2 Look AHEAD Research Group, Wing RR, Bolin P, Brancati FL, et al. Cardiovascular effects of intensive lifestyle intervention in type 2 diabetes. N Engl J Med. 2013 Jul 11;369(2):145-54. doi: 10.1056/NEJMoa1212914. Epub 2013 Jun 24. Erratum in: N Engl J Med. 2014 May 8;370(19):1866. PubMed PMID: 23796131; PubMed Central PMCID: PMC3791615.

Appendix 5 

A Cochrane systematic review explored whether CSII is better than multiple insulin injections in patients with type 1 DM.1 This review found that there was a small but statistically significant difference in HbA1c reduction favoring CSII (weighted mean difference, -0.3%). Quality of life measures suggested that CSII was preferred over multiple injections. Adverse events were not well reported in the included trials, and no information was available on mortality, late DM complications, or costs. Although only few severe hypoglycemic events were reported (and the use of different scales made it inappropriate to conduct a meta-analysis), the data suggested that CSII may be better than multiple injections for reducing the incidence of severe hypoglycemia.2 Another Cochrane systematic review and meta-analysis revealed that CGM sensor-augmented insulin pump therapy (real-time CGM in patients with type 1 DM starting insulin pump therapy) was associated with a statistically significant larger decline in the HbA1c level compared with patients using multiple insulin injections and self-monitoring blood glucose levels (mean difference in change in HbA1c level -0.7% from baseline).3 Information on DM complications, mortality, and costs was not available. There were no studies in pregnant women with type 1 DM or in patients with hypoglycemia unawareness.4

1 Misso ML, Egberts KJ, Page M, O'Connor D, Shaw J. Continuous subcutaneous insulin infusion (CSII) versus multiple insulin injections for type 1 diabetes mellitus. Cochrane Database Syst Rev. 2010 Jan 20;(1):CD005103. doi: 10.1002/14651858.CD005103.pub2. Review. PubMed PMID: 20091571.

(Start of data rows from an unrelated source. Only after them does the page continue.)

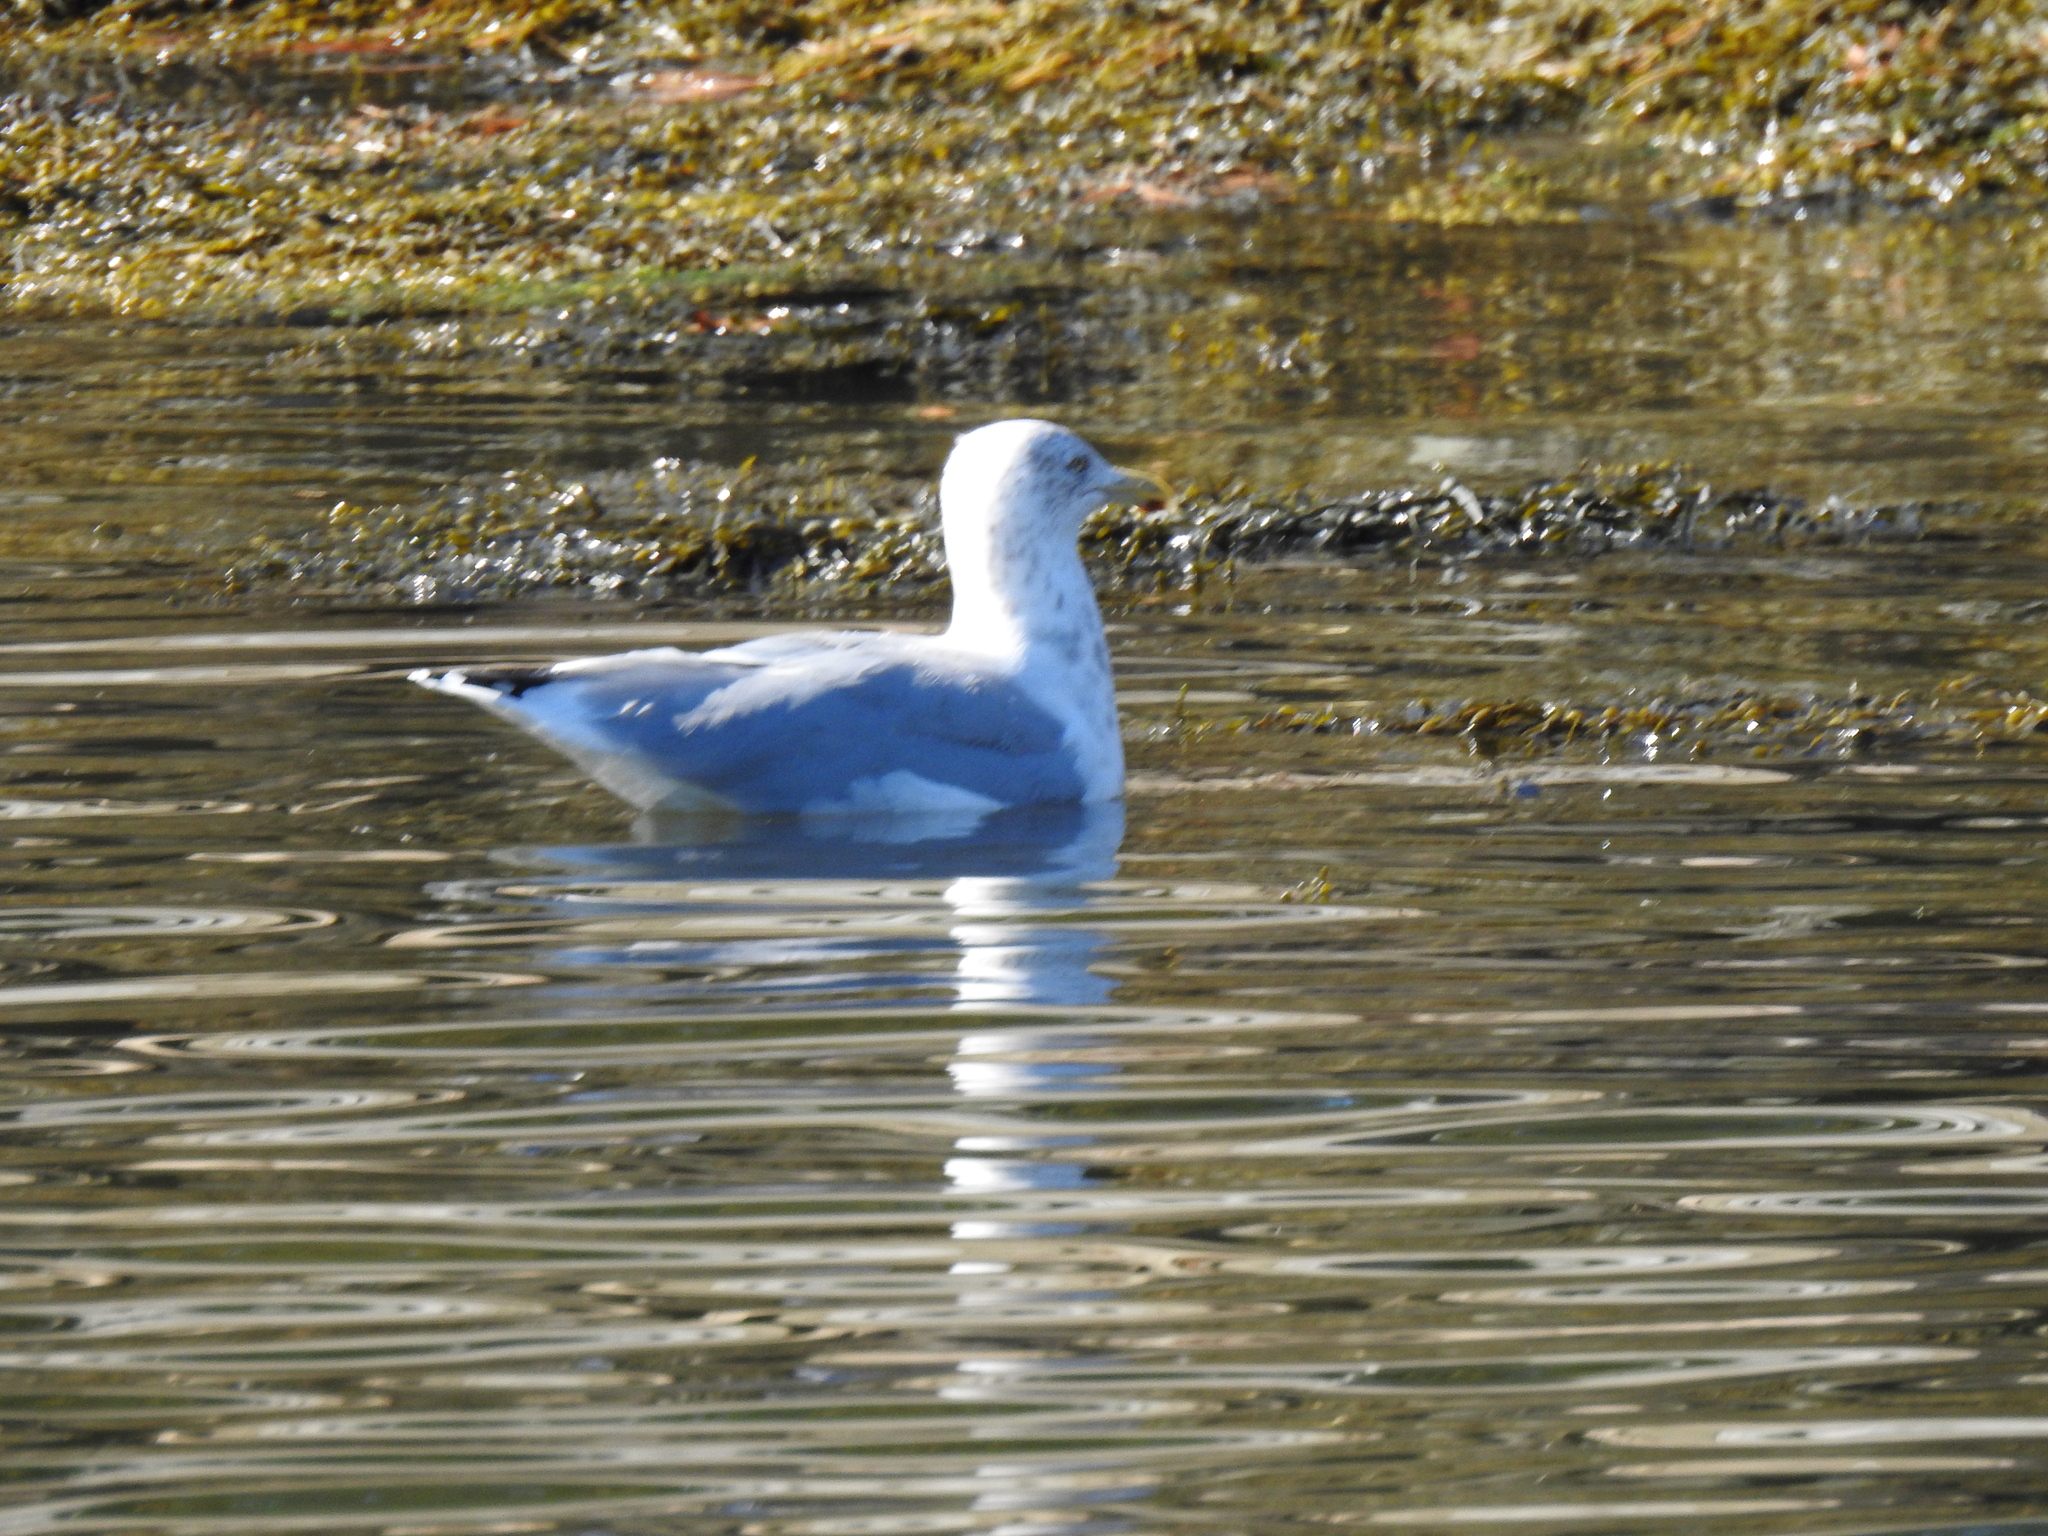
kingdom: Animalia
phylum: Chordata
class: Aves
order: Charadriiformes
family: Laridae
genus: Larus
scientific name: Larus argentatus
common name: Herring gull
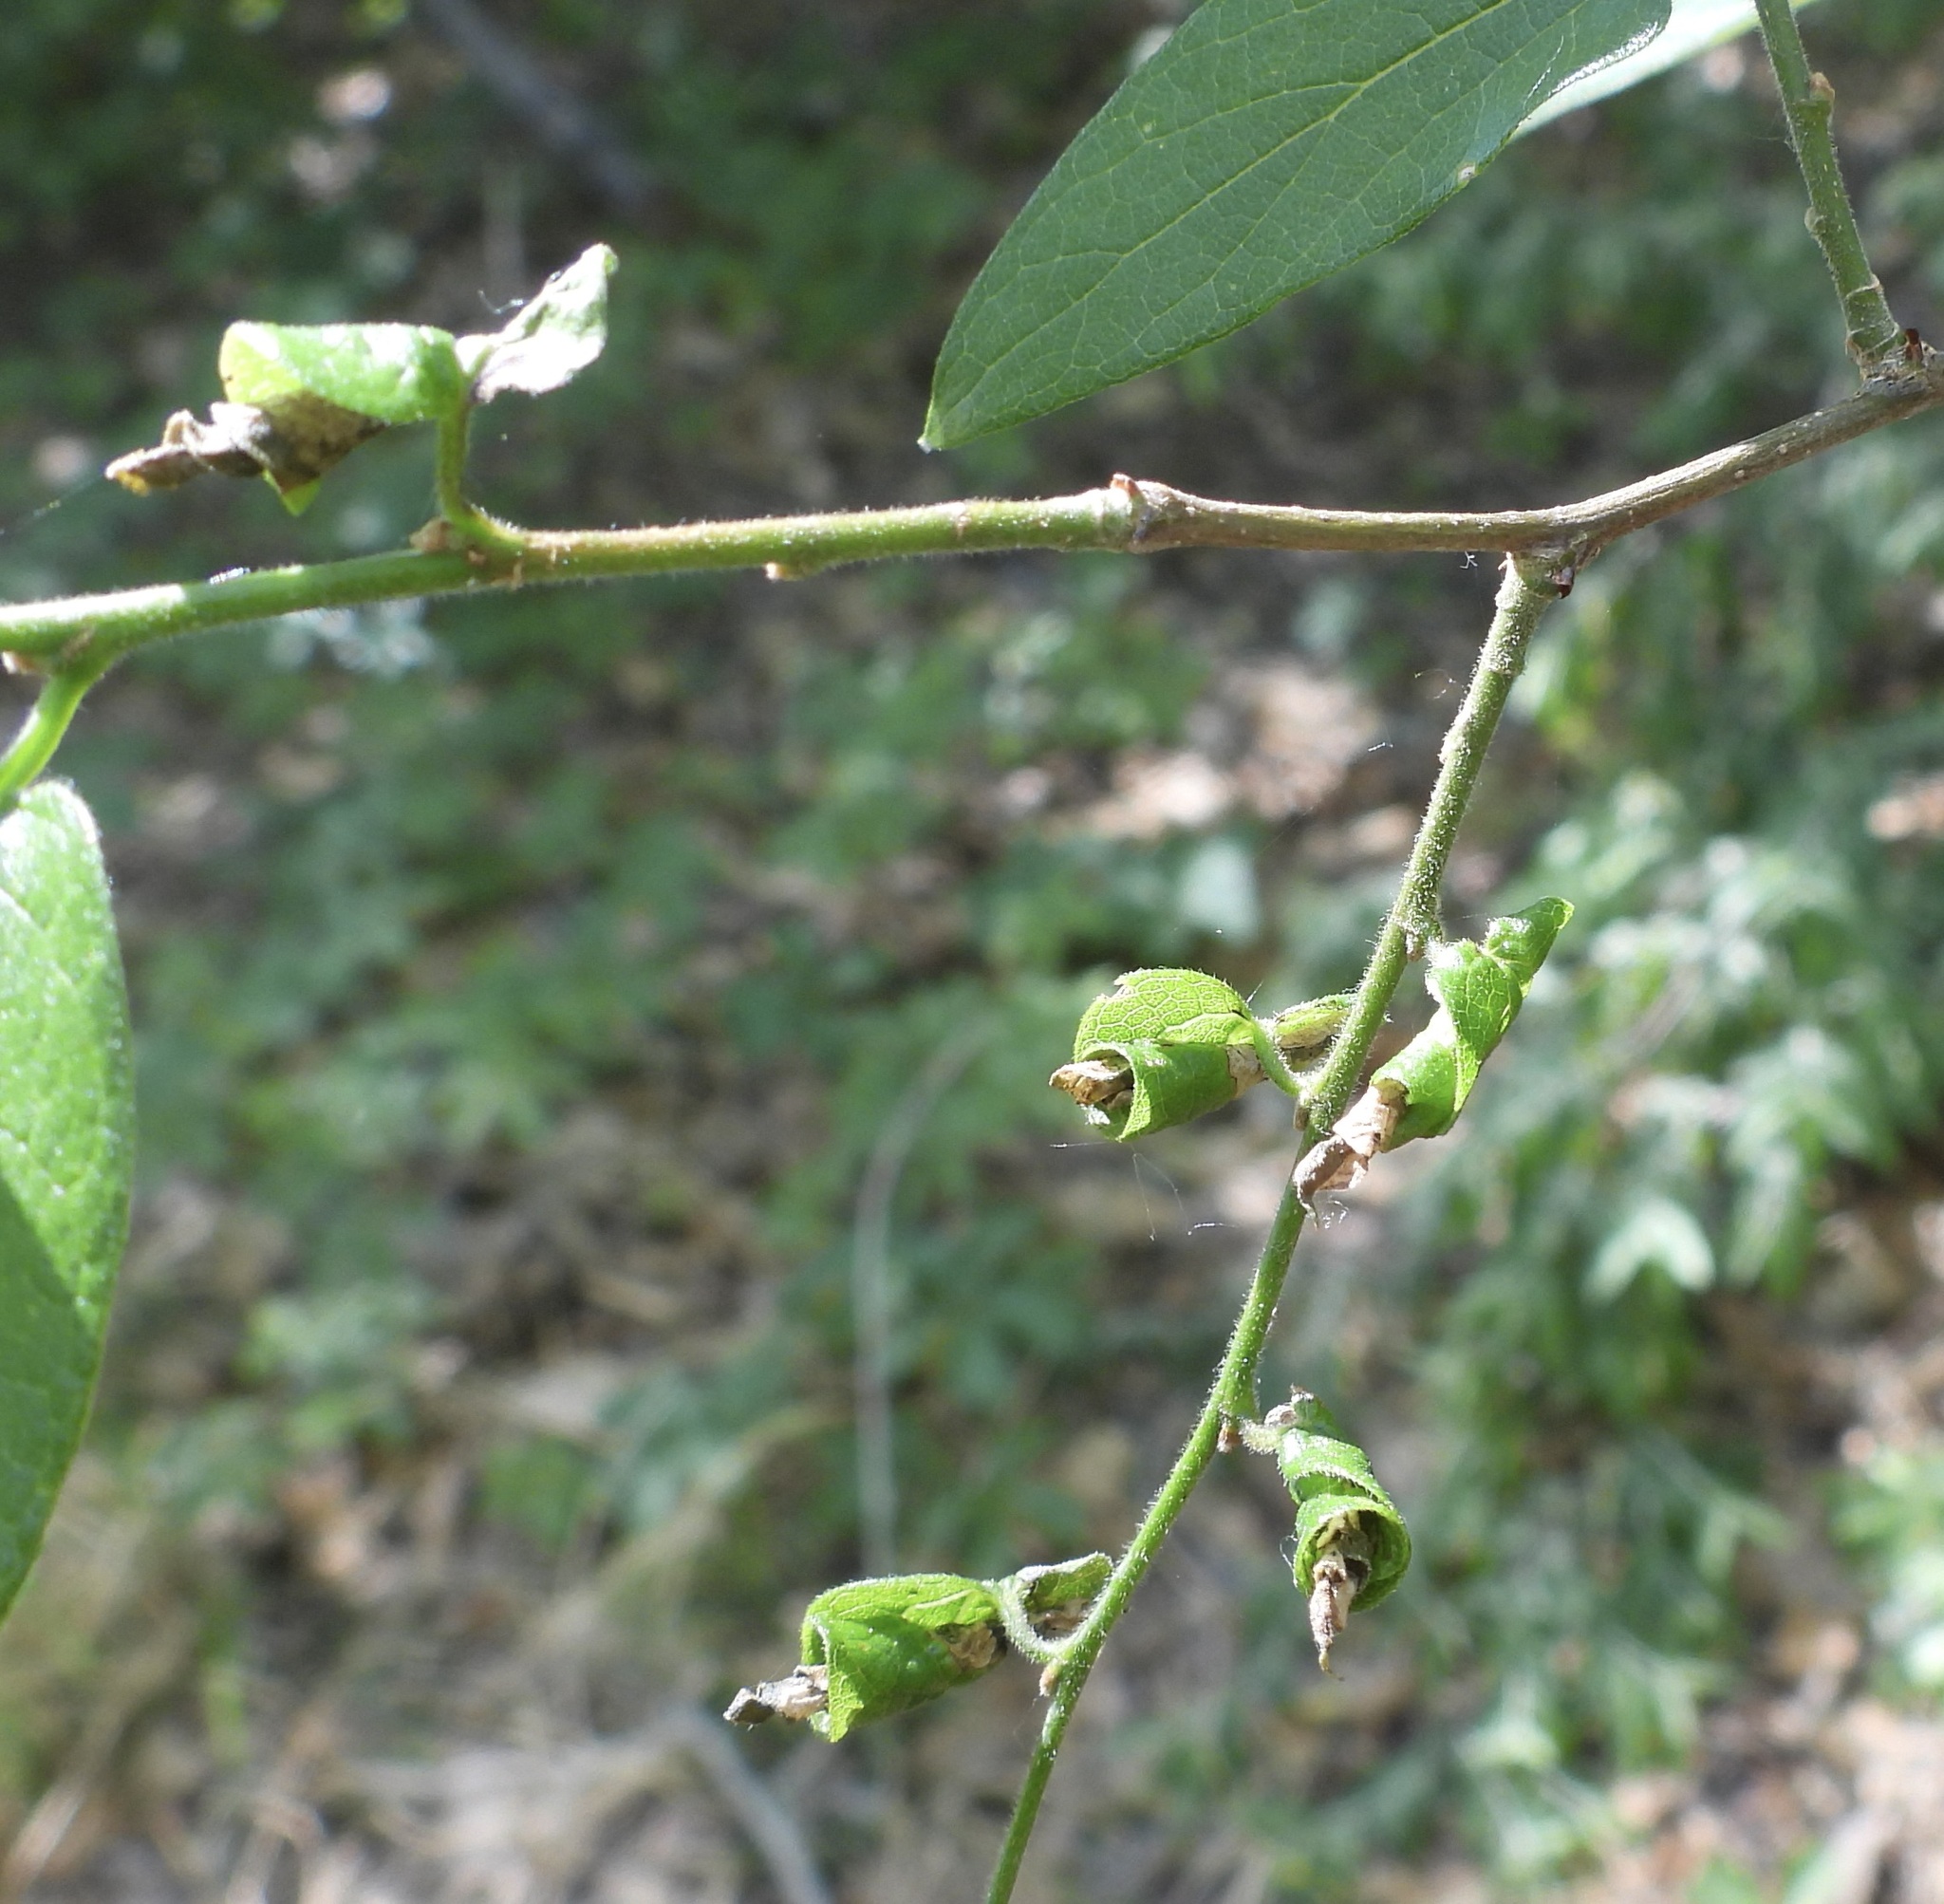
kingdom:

2 Misso ML, Egberts KJ, Page M, O'Connor D, Shaw J. Continuous subcutaneous insulin infusion (CSII) versus multiple insulin injections for type 1 diabetes mellitus. Cochrane Database Syst Rev. 2010 Jan 20;(1):CD005103. doi: 10.1002/14651858.CD005103.pub2. Review. PubMed PMID: 20091571.

3 Langendam M, Luijf YM, Hooft L, Devries JH, Mudde AH, Scholten RJ. Continuous glucose monitoring systems for type 1 diabetes mellitus. Cochrane Database Syst Rev. 2012 Jan 18;1:CD008101. doi: 10.1002/14651858.CD008101.pub2. Review. PubMed PMID: 22258980.

4 Langendam M, Luijf YM, Hooft L, Devries JH, Mudde AH, Scholten RJ. Continuous glucose monitoring systems for type 1 diabetes mellitus. Cochrane Database Syst Rev. 2012 Jan 18;1:CD008101. doi: 10.1002/14651858.CD008101.pub2. Review. PubMed PMID: 22258980.